Under President Hassan Rouhani, a relatively moderate cleric whose government reached the nuclear accord, there has been a push toward ending military control of some businesses. However, the Guard is unlikely to give up its power easily.

Some suggest hard-liners and the Guard may welcome the economic turmoil in Iran as it weakens Rouhani’s position. His popularity has slipped since winning a landslide re-election in May 2017, in part over the country’s economic woes.

Analysts believe a hard-line protest in late December likely lit the fuse for the nationwide demonstrations that swept across about 75 cities. While initially focused on the economy, they quickly turned anti-government. At least 25 people were killed in clashes surrounding the demonstrations, while nearly 5,000 reportedly were arrested.

​A rare referendum?

In the time since, Rouhani has suggested holding a referendum, without specifying what exactly would be voted on.

“If factions have differences, there is no need to fight, bring it to the ballot,” Rouhani said in a speech Feb. 11. “Do whatever the people say.”

Such words don’t come lightly. There have been only two referendums since the Islamic Revolution. A 1979 referendum installed Iran’s Islamic republic. A 1989 constitutional referendum eliminated the post of prime minister, created Iran’s Supreme National Security Council and made other changes.

A letter signed by 15 prominent Iranians published a day after Rouhani’s speech called for a referendum on whether Iran should become a secular parliamentary democracy. The letter was signed by Iranians living inside the country and abroad, including Nobel Prize laureate Shirin Ebadi.

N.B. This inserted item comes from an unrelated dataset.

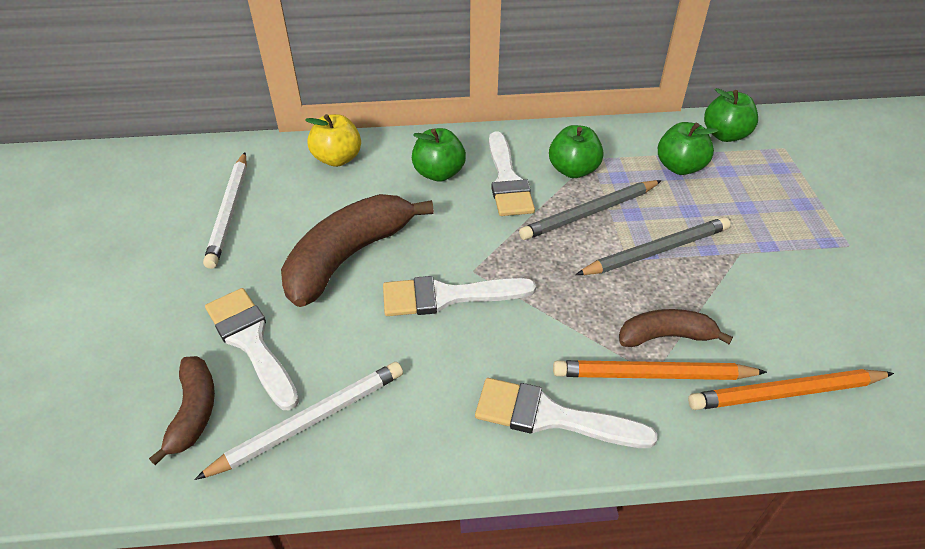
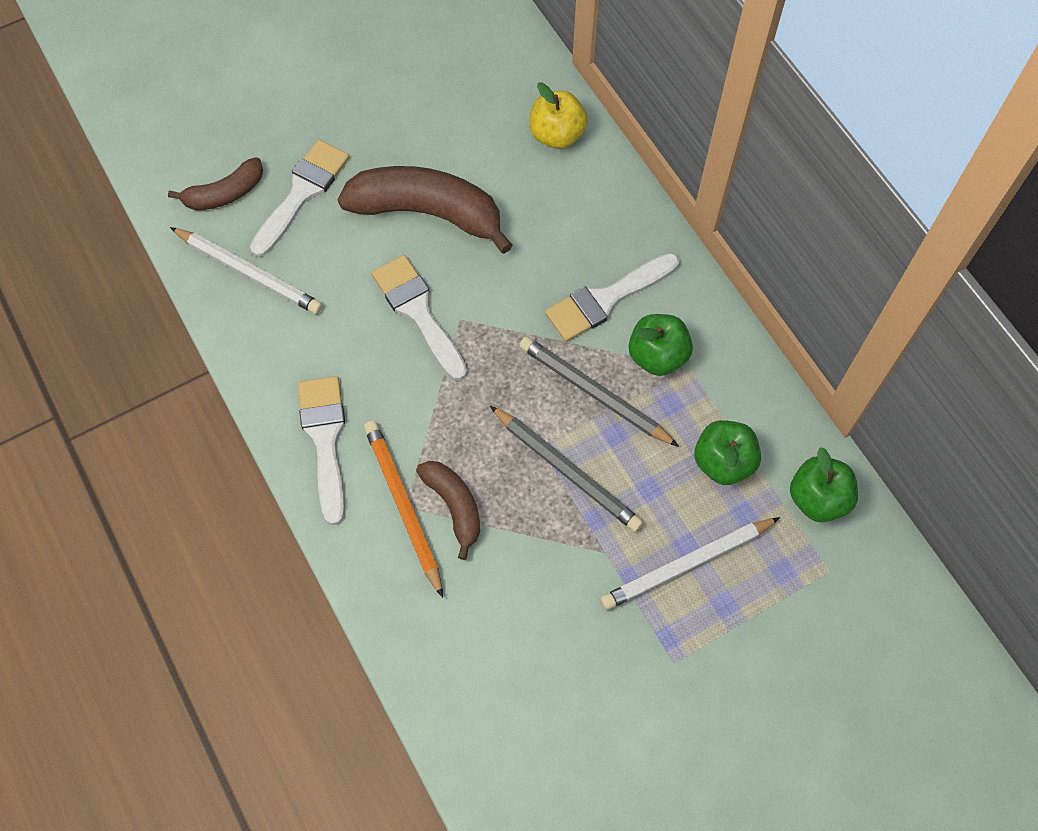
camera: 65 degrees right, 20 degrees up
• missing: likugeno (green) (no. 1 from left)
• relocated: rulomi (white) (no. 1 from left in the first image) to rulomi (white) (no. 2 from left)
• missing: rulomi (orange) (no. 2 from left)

“The sum of the experiences of the last 40 years show the impossibility of reforming the Islamic Republic, since by hiding behind divine concepts … the regime has become the principal obstacle to progress and salvation of the Iranian nation,” read the letter, which was posted online.

But even among moderates in Iran’s clerical establishment, there seems to be little interest in such far-reaching changes, which would spell the end of the Islamic Republic. Hard-liners, who dominate the country’s security services, are adamantly opposed.

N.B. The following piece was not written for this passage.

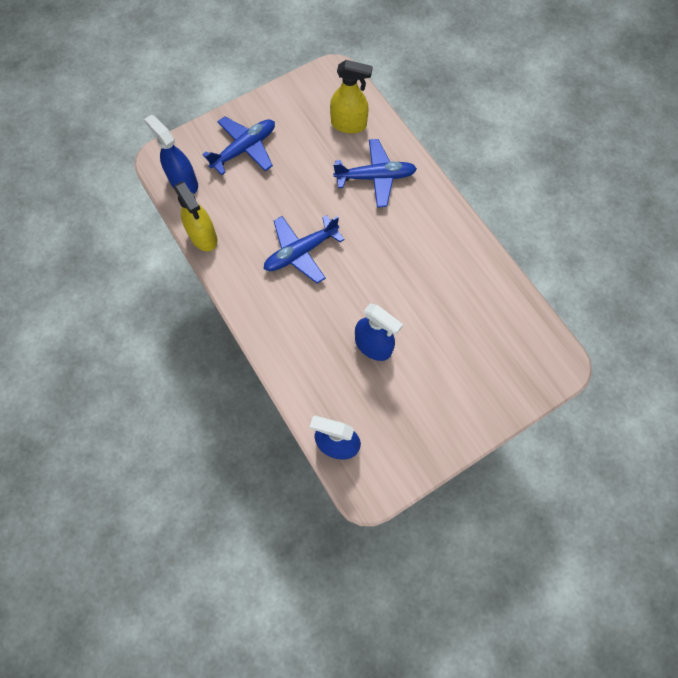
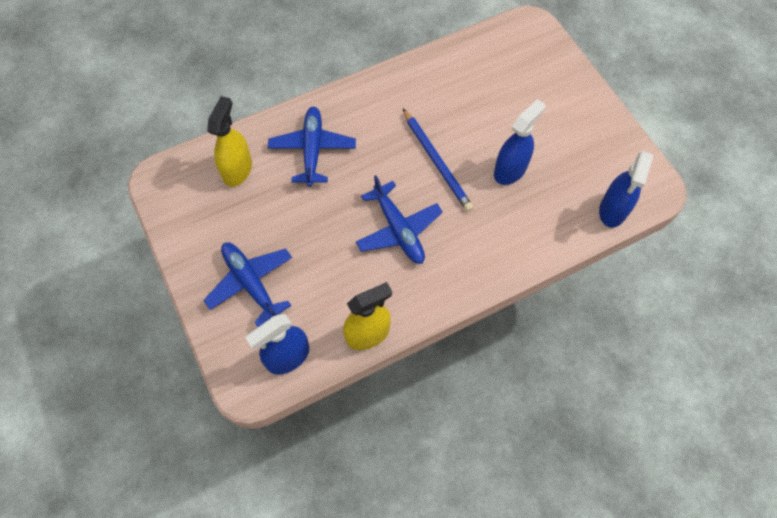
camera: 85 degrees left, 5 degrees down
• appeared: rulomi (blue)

“I am telling the anti-Islamic government network, the anti-Iranians and those runaway counterrevolutionaries … their wish for a public referendum will never come true,” Tehran Friday prayer leader Ayatollah Ahmad Khatami said Feb. 15, according to the state-run IRNA news agency.

​Take responsibility

Yet there are signs that authorities realize that something will have to give. Khamenei’s apology in February took many by surprise, especially as the country’s true hard-liners believe he is the representative of God on earth.

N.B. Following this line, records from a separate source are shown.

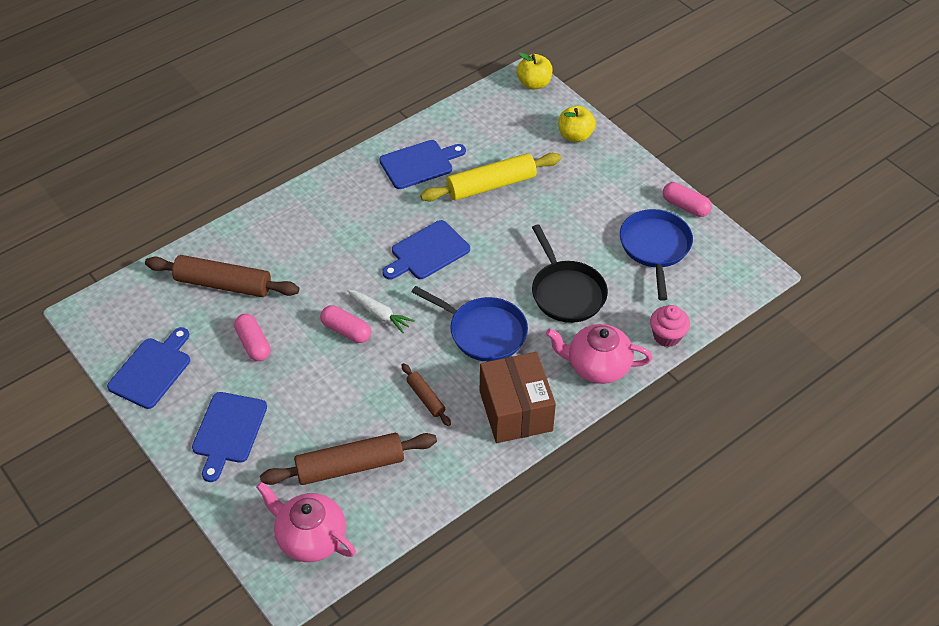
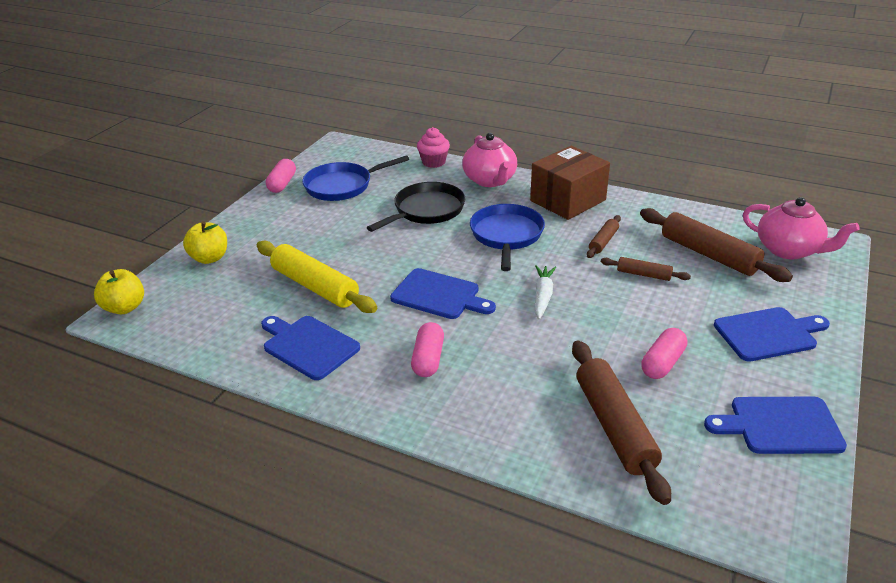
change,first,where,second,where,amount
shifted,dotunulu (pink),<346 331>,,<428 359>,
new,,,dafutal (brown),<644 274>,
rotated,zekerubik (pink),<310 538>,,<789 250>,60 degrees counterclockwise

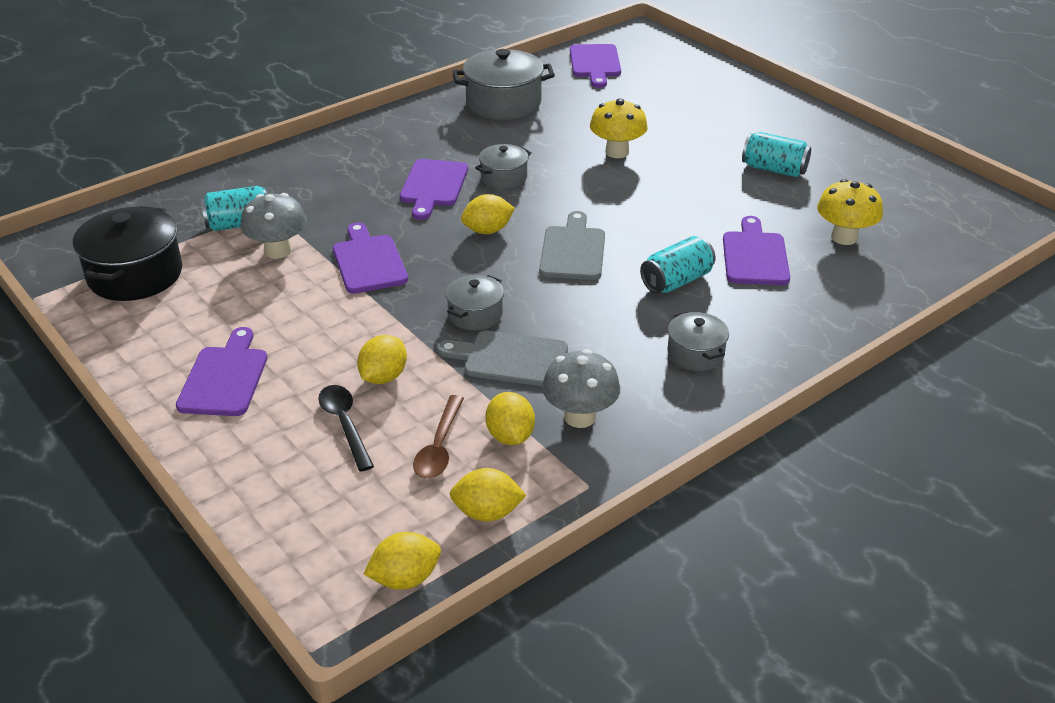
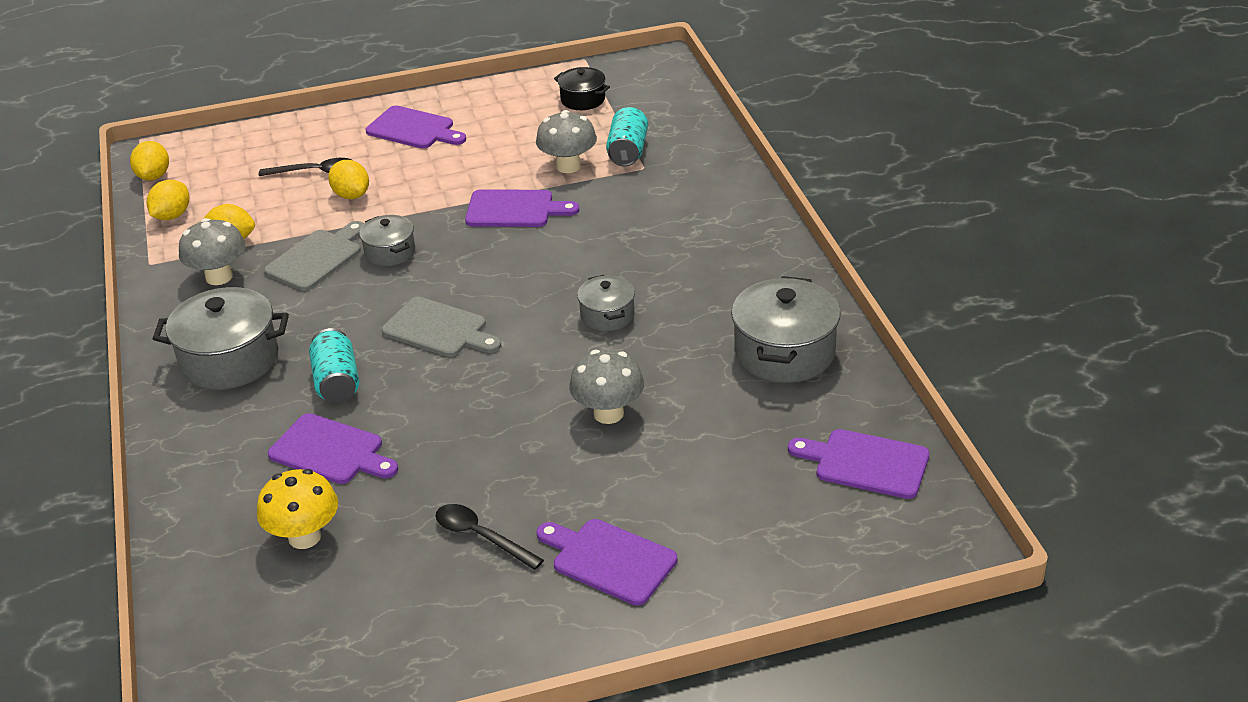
change,first,where,second,where,amount
scaled,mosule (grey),<695 354>,,<229 360>,x1.79
swapped,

Khamenei’s apology came after a letter from Mehdi Karroubi, an opposition activist who remains under house arrest, demanding that the supreme leader take responsibility for failures.

“You were president for eight years and you have been the absolute ruler for almost 29 years,” Karroubi wrote in the letter, which was not reported on by state media. “Therefore, considering your power and influence over the highest levels of state, you must accept that today’s political, economic, cultural and social situation in the country is a direct result of your guidance and administration.”

Iran’s former hard-line President Mahmoud Ahmadinejad, blamed by many for the country’s economic woes, has come out for early elections. He also demanded they be “free and fair,” while continuing his own campaign against Khamenei, whom he ignored in his attempt to run in the 2017 presidential election.

However, Ahmadinejad’s action drew immediate criticism, as his own widely disputed 2009 re-election sparked unrest and violence that killed dozens.